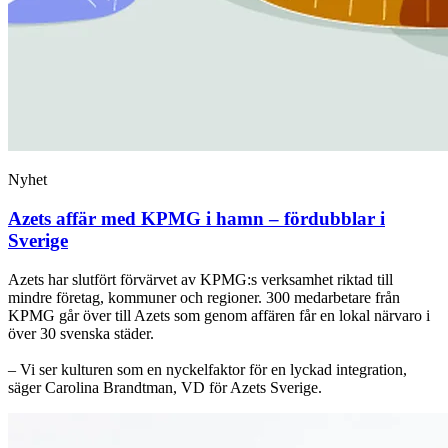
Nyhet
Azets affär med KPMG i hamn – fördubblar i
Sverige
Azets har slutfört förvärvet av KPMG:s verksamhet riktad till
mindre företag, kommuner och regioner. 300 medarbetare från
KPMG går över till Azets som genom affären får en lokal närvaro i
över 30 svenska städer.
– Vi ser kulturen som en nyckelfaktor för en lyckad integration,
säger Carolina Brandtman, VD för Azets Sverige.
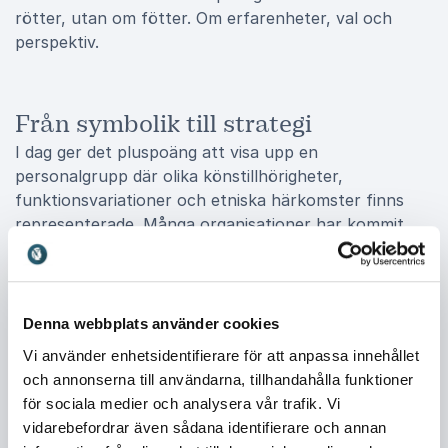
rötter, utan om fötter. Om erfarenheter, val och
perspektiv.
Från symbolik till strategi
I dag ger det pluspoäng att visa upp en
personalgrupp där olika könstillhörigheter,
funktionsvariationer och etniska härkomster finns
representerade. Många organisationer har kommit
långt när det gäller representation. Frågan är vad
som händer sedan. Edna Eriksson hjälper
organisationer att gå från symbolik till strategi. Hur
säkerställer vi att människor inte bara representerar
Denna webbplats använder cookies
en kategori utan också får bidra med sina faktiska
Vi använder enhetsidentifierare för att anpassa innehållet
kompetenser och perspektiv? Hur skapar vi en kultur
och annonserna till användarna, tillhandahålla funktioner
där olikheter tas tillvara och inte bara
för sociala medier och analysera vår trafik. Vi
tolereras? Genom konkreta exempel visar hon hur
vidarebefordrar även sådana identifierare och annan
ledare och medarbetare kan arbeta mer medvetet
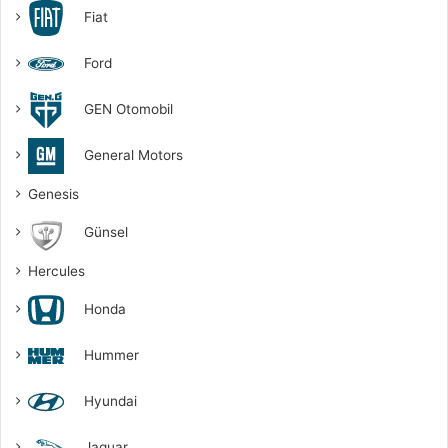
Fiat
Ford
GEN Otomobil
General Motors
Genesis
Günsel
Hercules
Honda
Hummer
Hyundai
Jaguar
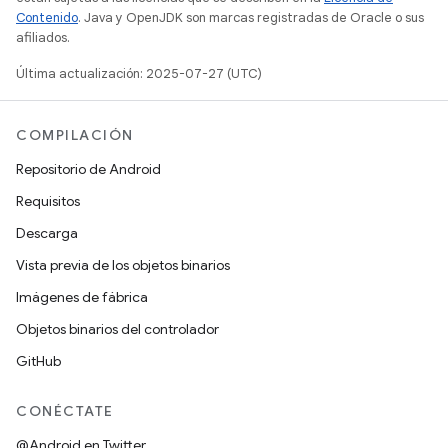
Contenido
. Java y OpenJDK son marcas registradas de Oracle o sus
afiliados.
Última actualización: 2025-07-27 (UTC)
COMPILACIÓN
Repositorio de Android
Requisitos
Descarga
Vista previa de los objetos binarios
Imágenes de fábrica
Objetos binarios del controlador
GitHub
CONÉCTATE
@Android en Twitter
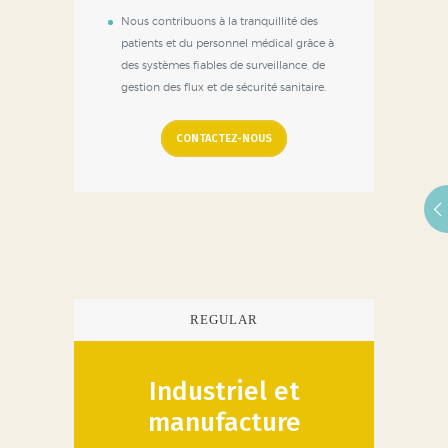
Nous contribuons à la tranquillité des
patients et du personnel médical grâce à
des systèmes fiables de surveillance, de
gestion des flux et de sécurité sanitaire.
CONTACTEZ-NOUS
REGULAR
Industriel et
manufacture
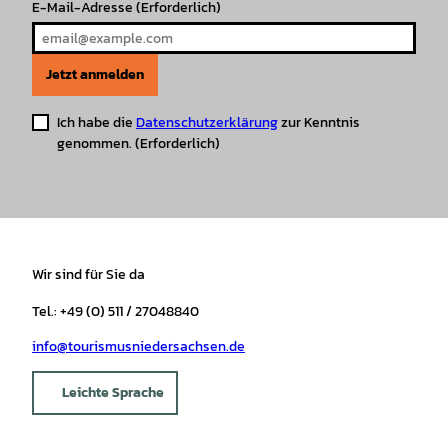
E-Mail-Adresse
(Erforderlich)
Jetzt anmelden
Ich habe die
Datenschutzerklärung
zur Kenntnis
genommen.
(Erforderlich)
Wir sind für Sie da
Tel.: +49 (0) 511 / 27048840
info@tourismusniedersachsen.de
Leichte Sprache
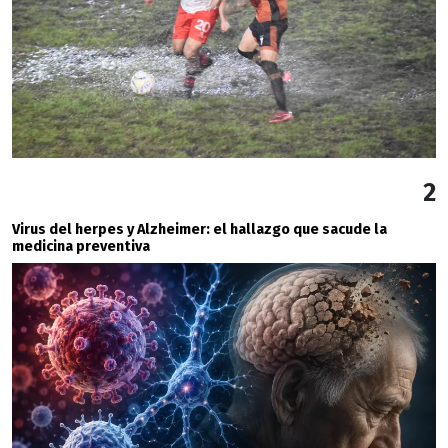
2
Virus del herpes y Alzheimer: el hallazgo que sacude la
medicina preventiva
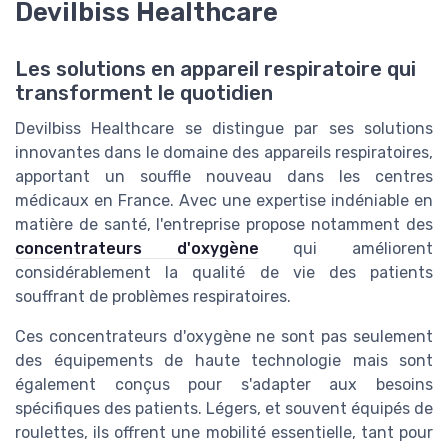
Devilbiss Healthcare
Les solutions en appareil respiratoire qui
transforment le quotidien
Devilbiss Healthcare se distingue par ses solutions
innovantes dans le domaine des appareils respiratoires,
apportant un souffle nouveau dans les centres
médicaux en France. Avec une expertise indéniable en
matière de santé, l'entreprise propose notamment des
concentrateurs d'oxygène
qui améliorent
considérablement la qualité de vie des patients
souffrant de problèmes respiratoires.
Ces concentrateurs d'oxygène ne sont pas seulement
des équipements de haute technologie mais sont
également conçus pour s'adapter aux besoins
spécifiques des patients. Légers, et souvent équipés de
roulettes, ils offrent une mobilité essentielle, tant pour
--
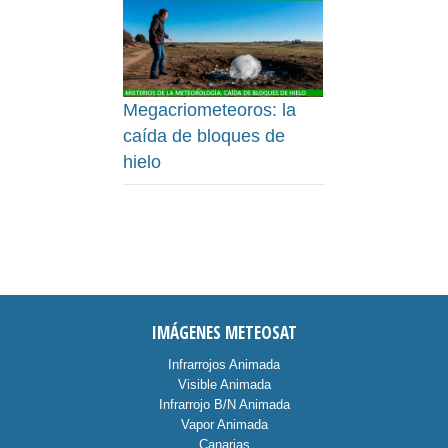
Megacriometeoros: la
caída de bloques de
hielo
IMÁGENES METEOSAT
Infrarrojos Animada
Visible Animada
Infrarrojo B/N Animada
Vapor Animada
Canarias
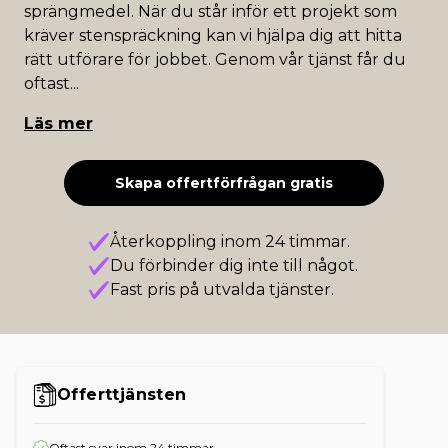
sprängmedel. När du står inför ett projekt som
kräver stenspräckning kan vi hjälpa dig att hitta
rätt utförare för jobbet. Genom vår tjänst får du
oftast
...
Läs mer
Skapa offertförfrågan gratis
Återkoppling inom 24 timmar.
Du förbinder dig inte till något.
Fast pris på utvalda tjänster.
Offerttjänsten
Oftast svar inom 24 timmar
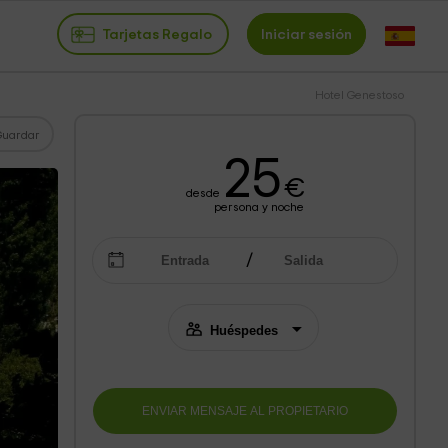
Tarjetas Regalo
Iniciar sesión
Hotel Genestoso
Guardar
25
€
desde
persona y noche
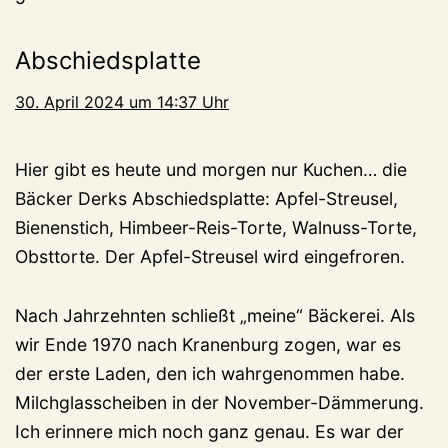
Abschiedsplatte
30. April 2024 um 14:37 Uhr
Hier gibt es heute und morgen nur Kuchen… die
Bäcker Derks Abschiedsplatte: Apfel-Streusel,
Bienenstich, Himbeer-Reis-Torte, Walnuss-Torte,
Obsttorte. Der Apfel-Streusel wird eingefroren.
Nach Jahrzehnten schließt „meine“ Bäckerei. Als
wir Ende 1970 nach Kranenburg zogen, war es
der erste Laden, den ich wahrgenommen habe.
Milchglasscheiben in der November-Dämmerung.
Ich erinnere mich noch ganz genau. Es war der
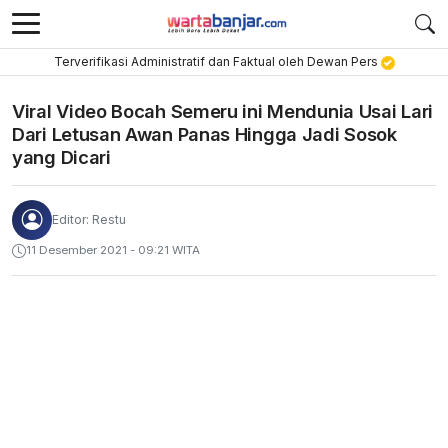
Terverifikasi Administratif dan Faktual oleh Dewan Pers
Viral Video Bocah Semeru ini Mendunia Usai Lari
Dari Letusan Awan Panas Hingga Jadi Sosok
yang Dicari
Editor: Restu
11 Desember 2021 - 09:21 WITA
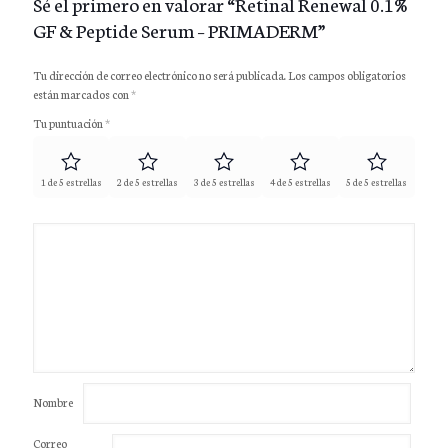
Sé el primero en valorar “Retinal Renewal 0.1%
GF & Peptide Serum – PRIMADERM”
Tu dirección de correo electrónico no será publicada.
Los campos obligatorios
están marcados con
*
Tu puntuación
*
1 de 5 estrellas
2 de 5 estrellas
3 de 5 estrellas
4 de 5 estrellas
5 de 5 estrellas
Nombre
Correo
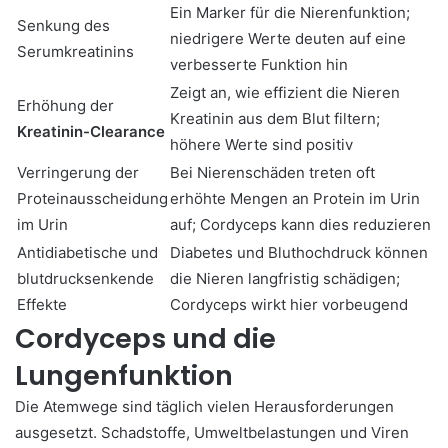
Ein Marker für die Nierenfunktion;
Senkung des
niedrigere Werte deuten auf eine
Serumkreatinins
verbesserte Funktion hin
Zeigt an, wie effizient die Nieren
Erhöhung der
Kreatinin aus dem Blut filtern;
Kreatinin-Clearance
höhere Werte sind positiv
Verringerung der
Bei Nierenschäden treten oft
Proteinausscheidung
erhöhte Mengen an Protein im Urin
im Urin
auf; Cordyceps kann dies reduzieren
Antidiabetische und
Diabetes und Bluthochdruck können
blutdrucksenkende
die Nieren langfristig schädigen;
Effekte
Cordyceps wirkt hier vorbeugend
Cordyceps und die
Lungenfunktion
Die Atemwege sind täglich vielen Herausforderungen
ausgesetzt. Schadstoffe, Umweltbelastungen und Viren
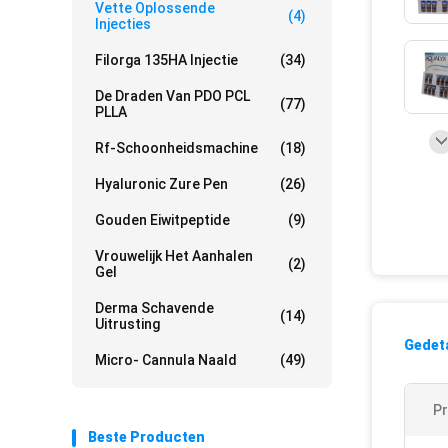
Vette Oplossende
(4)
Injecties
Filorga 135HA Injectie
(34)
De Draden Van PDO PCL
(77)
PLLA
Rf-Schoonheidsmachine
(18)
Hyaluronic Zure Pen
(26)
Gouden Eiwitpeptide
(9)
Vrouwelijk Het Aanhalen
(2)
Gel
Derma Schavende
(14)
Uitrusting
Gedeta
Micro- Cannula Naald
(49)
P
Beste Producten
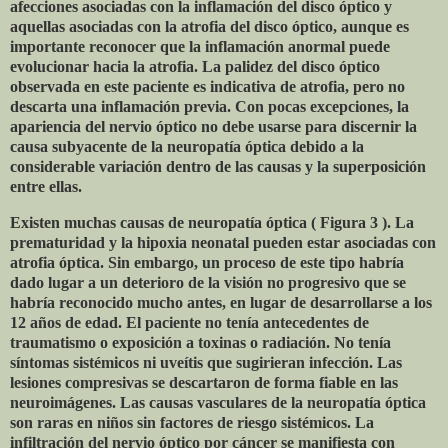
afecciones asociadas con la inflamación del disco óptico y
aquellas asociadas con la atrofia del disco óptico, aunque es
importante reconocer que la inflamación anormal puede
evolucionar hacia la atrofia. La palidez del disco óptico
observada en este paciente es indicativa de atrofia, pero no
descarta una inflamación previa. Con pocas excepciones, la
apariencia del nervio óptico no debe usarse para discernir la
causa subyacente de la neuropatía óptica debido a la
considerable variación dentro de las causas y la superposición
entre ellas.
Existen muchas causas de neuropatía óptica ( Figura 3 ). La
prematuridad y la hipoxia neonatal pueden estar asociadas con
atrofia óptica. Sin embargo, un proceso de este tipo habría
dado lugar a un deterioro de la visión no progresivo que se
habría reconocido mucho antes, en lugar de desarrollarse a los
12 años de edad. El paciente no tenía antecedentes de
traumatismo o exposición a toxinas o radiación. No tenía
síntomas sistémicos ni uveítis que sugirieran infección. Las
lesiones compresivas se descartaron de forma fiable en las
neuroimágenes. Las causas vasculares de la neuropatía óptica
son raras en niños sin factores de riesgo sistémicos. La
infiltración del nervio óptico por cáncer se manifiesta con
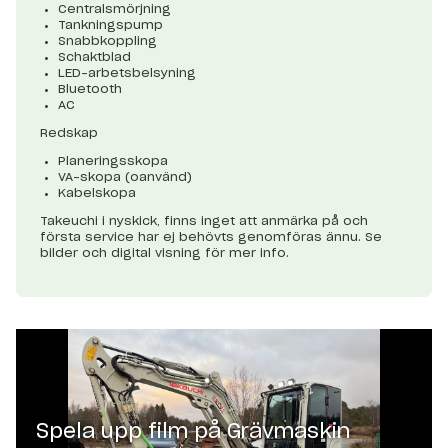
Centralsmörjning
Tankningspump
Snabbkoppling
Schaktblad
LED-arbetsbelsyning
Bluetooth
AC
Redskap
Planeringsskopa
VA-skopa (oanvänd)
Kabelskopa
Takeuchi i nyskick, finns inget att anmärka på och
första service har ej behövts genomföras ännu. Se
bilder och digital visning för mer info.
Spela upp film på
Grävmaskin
...
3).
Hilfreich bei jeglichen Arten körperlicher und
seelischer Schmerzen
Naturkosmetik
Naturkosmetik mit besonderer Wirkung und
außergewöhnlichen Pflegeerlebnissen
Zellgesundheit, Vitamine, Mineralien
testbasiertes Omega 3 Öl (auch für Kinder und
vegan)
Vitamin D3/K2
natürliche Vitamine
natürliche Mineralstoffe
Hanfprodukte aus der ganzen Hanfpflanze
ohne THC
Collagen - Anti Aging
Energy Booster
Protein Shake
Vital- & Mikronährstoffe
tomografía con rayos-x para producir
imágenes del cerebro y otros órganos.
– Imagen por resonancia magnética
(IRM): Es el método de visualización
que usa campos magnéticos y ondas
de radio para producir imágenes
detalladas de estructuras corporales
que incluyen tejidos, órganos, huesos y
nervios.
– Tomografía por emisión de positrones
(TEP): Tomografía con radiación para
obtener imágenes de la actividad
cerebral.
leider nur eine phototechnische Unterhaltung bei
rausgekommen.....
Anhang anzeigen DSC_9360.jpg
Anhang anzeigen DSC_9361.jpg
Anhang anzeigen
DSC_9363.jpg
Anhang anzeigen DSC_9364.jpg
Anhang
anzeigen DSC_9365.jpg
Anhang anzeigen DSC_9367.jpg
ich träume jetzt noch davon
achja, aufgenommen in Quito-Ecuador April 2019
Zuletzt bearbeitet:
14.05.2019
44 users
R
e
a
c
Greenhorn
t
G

Exercise »
Return all lines from the data above with "Cordyceps" in them.

Solution for this exercise »
auf; Cordyceps kann dies reduzieren
Cordyceps wirkt hier vorbeugend
Cordyceps und die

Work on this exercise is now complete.